Here. Let's simplify this. LMGTFY is a meme.

From the rules:


			
				QUOTE said:
			
		

> • When replying to a topic, don't; unless you have something meaningful to say or something that will contribute to the discussion. Posts such as "Yes", "I agree", "LOL", "When will it be dumped?" or "When will it be translated?"; and nothing but images/emoticons *or internet memes* are useless and are wasteful on the servers. This is not GameFAQs or 4chan!



Furthermore, "what if someone does something stupid, can i do something stupid?"

I suppose if two wrongs make a right... then, absolutely!
But that's not how it works here. So no. It's not cool.


----------



## Raiser (Jul 30, 2010)

dudeonline said:
			
		

> Vulpes Abnocto said:
> 
> 
> 
> ...


I agree with this. But then again, you're making yourself just as useless as the OP's question.

But I would assume that doing something like:
"LMGTFY 

First link."

And actually leading him to a solution would be fine.


----------



## SifJar (Aug 1, 2010)

SifJar said:
			
		

> Minox_IX said:
> 
> 
> 
> ...


I'd really like to hear some justification on this. And also, directly linking to NUSAD, which can download illegal cIOS WADs directly. Why not just make a downloader which auto-downloads ROMs or warez of other kinds, as it seems thats OK?


----------



## Deleted User (Aug 1, 2010)

YayMii said:
			
		

> RupeeClock said:
> 
> 
> 
> ...


ROM LINKS are not available on GBATemp. You are essentially masking the URL twice, so I wouldn't do it if I were you.


----------



## tj_cool (Aug 1, 2010)

SifJar said:
			
		

> I'd really like to hear some justification on this. And also, directly linking to NUSAD, which can download illegal cIOS WADs directly. Why not just make a downloader which auto-downloads ROMs or warez of other kinds, as it seems thats OK?


Don't ask me, I never understood that myself (I was against the "email to get files" thing from start, though others seem to have no problems with it) ...

As for NUSAD, it claims to be able to reconstruct cIOS WADs legally (by downloading the IOS from NUSD, then altering it).


----------



## grubbymitts (Aug 1, 2010)

YayMii said:
			
		

> Okay, I understand.
> 
> But I have a question. If somebody asks an incredibly stupid question and everyone's posting facepalm pictures or something, is it fine to post a LMGTFY link to answer?



Answered



sorry couldn't resist


----------



## SifJar (Aug 1, 2010)

tj_cool said:
			
		

> Don't ask me, I never understood that myself (I was against the "email to get files" thing from start, though others seem to have no problems with it) ...
> 
> As for NUSAD, it claims to be able to reconstruct cIOS WADs legally (by downloading the IOS from NUSD, then altering it).

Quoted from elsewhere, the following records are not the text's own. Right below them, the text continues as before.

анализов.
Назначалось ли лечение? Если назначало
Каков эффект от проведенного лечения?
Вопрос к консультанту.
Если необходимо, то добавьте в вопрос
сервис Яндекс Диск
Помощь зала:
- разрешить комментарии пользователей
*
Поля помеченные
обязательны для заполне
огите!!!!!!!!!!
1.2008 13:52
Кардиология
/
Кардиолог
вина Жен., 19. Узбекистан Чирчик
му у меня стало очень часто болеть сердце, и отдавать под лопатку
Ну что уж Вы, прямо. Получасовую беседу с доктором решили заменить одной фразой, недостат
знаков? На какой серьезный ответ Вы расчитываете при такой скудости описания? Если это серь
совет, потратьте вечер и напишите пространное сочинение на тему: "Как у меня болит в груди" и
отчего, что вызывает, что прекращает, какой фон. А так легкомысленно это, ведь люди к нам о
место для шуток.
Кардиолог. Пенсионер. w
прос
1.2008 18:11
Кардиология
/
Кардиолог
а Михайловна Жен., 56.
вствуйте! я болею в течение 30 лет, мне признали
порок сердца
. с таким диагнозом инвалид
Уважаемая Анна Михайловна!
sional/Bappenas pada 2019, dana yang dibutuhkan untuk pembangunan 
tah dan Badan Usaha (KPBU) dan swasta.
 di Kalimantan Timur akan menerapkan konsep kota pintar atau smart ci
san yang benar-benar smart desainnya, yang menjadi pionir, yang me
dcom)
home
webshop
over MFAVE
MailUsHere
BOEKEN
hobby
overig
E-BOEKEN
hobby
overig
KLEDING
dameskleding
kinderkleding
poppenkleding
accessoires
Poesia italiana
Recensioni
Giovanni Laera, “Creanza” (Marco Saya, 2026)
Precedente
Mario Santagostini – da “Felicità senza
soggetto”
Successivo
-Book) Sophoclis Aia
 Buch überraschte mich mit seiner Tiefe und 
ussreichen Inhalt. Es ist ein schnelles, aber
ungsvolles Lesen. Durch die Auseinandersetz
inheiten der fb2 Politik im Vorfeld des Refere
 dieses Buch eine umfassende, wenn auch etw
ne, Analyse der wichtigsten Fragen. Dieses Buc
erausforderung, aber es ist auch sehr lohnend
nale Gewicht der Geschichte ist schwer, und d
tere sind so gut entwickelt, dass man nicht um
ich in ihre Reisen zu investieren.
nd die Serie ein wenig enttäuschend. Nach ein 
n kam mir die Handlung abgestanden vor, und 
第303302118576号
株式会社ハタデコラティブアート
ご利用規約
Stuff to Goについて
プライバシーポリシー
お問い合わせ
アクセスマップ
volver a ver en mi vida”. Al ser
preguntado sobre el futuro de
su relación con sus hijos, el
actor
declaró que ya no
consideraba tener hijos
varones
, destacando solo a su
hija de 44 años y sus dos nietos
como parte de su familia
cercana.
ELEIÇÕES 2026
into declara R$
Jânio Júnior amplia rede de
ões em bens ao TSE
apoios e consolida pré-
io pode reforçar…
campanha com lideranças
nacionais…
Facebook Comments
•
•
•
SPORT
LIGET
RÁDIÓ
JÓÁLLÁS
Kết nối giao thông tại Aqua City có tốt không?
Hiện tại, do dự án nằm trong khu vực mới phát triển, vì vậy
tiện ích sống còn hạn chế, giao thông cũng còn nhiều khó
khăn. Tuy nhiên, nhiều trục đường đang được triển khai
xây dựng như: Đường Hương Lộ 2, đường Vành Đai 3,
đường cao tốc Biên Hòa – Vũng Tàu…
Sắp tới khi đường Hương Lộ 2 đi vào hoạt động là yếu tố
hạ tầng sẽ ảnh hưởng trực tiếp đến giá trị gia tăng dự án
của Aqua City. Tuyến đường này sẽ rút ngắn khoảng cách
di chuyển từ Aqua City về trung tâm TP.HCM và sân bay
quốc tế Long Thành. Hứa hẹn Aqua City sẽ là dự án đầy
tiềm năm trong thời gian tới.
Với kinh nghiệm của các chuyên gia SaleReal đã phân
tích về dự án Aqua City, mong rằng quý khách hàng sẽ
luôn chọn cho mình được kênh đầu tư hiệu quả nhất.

OK I didn't know NUSAD did it legally...Still, as it stands, there appears to be no real reason why there can't be, say, an auto-reply email address which will send links to a couple of ROM sites or whatever...


----------



## Speculant (Aug 1, 2010)

people that don't google before they ask a question shouldn't even deserve a LMGTFY link.


----------